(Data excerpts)
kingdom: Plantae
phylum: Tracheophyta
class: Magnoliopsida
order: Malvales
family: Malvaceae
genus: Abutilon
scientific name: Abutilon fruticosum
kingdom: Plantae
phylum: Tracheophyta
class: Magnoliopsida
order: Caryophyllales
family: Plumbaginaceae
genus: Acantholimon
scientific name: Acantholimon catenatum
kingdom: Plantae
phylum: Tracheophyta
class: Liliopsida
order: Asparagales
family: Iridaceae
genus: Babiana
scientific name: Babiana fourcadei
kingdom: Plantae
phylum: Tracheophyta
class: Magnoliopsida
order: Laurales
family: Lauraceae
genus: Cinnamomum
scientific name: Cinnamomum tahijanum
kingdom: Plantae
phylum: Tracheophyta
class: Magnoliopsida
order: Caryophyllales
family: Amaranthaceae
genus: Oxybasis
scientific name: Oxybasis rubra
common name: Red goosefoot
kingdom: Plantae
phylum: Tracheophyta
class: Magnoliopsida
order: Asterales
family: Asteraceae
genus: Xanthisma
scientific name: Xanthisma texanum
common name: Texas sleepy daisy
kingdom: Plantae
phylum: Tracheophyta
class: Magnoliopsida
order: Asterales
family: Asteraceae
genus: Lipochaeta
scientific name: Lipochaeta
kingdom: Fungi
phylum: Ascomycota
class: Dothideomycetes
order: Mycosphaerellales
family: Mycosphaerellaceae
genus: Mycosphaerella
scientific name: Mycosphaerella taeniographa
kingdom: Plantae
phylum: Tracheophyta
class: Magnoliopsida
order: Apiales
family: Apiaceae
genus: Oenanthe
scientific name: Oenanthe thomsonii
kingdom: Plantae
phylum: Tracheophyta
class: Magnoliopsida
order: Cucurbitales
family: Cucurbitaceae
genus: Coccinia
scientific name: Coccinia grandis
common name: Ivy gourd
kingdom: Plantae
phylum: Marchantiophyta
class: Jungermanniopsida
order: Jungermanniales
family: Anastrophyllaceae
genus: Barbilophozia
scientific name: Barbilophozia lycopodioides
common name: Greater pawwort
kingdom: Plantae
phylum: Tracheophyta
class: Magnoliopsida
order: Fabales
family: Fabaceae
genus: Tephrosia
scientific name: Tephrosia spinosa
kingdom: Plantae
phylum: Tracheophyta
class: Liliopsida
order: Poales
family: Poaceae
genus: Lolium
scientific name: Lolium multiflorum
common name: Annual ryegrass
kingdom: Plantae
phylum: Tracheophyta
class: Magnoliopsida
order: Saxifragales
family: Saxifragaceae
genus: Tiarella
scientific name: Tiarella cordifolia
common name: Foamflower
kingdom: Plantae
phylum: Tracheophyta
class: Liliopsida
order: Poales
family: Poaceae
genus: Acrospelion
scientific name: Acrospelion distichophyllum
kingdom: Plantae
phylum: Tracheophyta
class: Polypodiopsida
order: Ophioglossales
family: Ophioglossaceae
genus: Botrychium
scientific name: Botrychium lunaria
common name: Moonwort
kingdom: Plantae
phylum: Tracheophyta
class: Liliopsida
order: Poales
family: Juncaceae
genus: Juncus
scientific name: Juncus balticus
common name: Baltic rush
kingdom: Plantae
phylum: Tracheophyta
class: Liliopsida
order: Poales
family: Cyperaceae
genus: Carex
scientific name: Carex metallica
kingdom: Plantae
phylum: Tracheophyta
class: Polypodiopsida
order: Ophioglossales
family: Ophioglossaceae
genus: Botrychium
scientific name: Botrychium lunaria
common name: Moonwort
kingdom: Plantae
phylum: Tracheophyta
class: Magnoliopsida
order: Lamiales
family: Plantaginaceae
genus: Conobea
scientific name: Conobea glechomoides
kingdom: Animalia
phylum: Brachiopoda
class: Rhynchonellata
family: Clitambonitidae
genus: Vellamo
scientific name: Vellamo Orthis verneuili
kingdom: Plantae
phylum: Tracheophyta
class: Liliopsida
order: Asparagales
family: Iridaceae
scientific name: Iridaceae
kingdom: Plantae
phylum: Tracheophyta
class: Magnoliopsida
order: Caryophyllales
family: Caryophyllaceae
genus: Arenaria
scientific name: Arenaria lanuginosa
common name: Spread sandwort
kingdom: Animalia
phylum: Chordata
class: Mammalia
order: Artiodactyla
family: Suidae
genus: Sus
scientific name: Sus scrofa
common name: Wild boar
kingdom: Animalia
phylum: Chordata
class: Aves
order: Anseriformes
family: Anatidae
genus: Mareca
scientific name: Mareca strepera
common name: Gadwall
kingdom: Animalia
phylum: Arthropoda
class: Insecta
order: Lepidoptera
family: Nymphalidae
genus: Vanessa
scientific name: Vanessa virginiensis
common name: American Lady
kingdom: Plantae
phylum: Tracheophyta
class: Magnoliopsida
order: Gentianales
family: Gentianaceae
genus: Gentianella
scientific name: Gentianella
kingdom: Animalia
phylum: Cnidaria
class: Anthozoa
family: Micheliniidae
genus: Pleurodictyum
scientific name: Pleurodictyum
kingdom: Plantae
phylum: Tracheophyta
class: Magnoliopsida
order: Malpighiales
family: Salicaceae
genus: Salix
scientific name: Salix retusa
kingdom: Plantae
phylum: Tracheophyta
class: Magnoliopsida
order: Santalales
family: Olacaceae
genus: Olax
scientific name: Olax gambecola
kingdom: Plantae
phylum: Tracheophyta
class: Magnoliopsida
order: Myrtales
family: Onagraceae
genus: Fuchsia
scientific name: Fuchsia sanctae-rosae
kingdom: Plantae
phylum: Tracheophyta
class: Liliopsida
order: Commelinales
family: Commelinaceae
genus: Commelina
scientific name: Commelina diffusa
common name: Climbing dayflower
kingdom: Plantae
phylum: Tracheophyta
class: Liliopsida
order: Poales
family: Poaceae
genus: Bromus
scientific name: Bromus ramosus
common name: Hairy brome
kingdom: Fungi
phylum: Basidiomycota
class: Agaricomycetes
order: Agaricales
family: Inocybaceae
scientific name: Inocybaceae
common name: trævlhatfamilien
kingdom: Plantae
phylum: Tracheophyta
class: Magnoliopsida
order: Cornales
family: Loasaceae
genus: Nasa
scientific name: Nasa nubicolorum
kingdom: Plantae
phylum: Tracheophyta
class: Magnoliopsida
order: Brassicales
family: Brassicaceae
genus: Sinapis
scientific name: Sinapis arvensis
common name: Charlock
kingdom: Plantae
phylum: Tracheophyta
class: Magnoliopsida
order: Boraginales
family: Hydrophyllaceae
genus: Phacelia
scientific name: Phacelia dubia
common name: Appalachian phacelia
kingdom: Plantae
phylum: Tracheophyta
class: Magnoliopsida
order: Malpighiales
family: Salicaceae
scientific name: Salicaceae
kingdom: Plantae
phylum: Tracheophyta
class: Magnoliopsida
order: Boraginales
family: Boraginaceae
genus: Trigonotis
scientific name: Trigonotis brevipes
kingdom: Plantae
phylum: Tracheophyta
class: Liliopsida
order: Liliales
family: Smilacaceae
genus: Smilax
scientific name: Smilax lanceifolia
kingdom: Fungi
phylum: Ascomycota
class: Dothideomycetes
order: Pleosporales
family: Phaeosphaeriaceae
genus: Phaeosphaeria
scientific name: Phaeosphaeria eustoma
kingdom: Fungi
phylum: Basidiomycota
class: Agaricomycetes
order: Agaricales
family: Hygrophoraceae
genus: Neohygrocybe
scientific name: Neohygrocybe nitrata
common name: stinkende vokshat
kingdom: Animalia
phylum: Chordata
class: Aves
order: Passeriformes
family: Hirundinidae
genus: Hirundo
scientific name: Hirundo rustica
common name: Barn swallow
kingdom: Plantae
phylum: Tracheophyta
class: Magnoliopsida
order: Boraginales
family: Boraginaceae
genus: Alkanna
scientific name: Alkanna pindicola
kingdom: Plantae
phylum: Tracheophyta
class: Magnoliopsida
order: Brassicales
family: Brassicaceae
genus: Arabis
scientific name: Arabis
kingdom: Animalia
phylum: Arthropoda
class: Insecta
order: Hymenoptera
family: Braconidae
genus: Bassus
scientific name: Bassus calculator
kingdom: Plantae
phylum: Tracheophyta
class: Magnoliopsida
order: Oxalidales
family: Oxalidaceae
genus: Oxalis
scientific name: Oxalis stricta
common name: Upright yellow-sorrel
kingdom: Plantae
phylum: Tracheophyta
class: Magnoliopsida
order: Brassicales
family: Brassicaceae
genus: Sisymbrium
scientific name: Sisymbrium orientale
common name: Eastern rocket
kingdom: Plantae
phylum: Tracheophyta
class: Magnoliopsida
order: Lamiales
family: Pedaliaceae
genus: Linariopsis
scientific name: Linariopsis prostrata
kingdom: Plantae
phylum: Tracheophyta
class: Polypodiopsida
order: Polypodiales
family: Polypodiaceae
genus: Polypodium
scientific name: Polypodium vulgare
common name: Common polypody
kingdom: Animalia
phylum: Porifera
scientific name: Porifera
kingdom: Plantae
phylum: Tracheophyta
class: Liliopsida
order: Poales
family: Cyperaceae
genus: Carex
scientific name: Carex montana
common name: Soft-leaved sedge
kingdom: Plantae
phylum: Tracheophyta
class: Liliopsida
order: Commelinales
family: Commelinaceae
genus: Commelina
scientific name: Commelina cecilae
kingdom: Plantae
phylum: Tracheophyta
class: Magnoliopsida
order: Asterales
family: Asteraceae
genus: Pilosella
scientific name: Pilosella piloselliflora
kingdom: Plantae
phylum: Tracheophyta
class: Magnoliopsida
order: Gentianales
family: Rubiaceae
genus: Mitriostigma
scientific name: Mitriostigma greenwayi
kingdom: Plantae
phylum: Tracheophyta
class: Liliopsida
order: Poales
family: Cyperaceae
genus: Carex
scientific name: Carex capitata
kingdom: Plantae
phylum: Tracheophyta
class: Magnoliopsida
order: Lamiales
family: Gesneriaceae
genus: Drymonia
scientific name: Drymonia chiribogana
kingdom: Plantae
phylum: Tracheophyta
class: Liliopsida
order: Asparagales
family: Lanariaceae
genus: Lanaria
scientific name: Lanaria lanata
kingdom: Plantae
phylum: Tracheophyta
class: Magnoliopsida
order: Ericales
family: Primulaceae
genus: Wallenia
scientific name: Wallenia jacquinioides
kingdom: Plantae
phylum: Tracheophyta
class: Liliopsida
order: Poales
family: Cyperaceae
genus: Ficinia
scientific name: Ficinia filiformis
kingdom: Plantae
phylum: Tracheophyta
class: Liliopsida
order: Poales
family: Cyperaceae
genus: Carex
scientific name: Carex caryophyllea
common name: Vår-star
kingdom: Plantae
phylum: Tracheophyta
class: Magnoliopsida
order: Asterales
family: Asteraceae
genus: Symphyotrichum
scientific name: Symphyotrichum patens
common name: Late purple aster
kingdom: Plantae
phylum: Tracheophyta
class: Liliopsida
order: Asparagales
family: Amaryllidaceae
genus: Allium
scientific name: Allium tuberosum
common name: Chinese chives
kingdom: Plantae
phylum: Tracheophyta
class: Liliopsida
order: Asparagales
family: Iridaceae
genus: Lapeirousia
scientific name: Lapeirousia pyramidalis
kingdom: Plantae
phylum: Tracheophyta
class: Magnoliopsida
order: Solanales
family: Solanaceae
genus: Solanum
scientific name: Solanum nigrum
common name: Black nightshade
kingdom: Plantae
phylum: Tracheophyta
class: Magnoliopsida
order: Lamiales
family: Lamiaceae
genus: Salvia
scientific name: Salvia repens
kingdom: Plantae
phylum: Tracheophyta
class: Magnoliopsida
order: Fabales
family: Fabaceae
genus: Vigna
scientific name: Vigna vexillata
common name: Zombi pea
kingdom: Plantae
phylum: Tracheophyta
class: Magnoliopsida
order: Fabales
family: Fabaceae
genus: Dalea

» WRITTEN REQUEST
Copy the records from the beginning through the line with "order: Saxifragales", replacing every "phylum" with "division" and keeping everything else the same.

» PROBLEM SOLUTION
kingdom: Plantae
division: Tracheophyta
class: Magnoliopsida
order: Malvales
family: Malvaceae
genus: Abutilon
scientific name: Abutilon fruticosum
kingdom: Plantae
division: Tracheophyta
class: Magnoliopsida
order: Caryophyllales
family: Plumbaginaceae
genus: Acantholimon
scientific name: Acantholimon catenatum
kingdom: Plantae
division: Tracheophyta
class: Liliopsida
order: Asparagales
family: Iridaceae
genus: Babiana
scientific name: Babiana fourcadei
kingdom: Plantae
division: Tracheophyta
class: Magnoliopsida
order: Laurales
family: Lauraceae
genus: Cinnamomum
scientific name: Cinnamomum tahijanum
kingdom: Plantae
division: Tracheophyta
class: Magnoliopsida
order: Caryophyllales
family: Amaranthaceae
genus: Oxybasis
scientific name: Oxybasis rubra
common name: Red goosefoot
kingdom: Plantae
division: Tracheophyta
class: Magnoliopsida
order: Asterales
family: Asteraceae
genus: Xanthisma
scientific name: Xanthisma texanum
common name: Texas sleepy daisy
kingdom: Plantae
division: Tracheophyta
class: Magnoliopsida
order: Asterales
family: Asteraceae
genus: Lipochaeta
scientific name: Lipochaeta
kingdom: Fungi
division: Ascomycota
class: Dothideomycetes
order: Mycosphaerellales
family: Mycosphaerellaceae
genus: Mycosphaerella
scientific name: Mycosphaerella taeniographa
kingdom: Plantae
division: Tracheophyta
class: Magnoliopsida
order: Apiales
family: Apiaceae
genus: Oenanthe
scientific name: Oenanthe thomsonii
kingdom: Plantae
division: Tracheophyta
class: Magnoliopsida
order: Cucurbitales
family: Cucurbitaceae
genus: Coccinia
scientific name: Coccinia grandis
common name: Ivy gourd
kingdom: Plantae
division: Marchantiophyta
class: Jungermanniopsida
order: Jungermanniales
family: Anastrophyllaceae
genus: Barbilophozia
scientific name: Barbilophozia lycopodioides
common name: Greater pawwort
kingdom: Plantae
division: Tracheophyta
class: Magnoliopsida
order: Fabales
family: Fabaceae
genus: Tephrosia
scientific name: Tephrosia spinosa
kingdom: Plantae
division: Tracheophyta
class: Liliopsida
order: Poales
family: Poaceae
genus: Lolium
scientific name: Lolium multiflorum
common name: Annual ryegrass
kingdom: Plantae
division: Tracheophyta
class: Magnoliopsida
order: Saxifragales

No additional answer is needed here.